> **Instructions to follow**: Pick out each line in the items below that contains the word "Sign", and copy those lines.

----- Working data -----

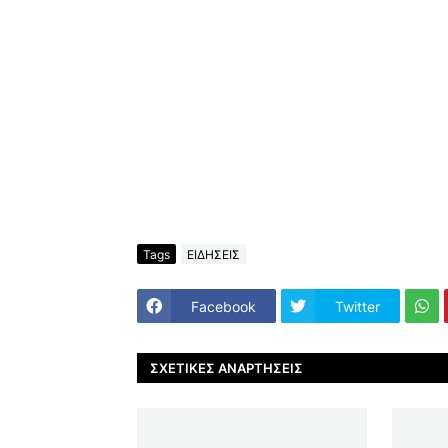
Tags
ΕΙΔΗΣΕΙΣ
Facebook
Twitter
ΣΧΕΤΙΚΈΣ ΑΝΑΡΤΉΣΕΙΣ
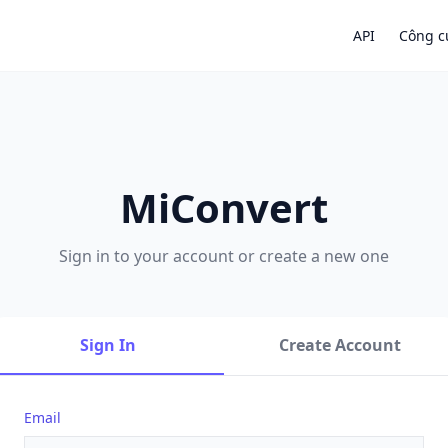
API
Công c
MiConvert
Sign in to your account or create a new one
Sign In
Create Account
Email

-----

> **Response**:
Sign in to your account or create a new one
Sign In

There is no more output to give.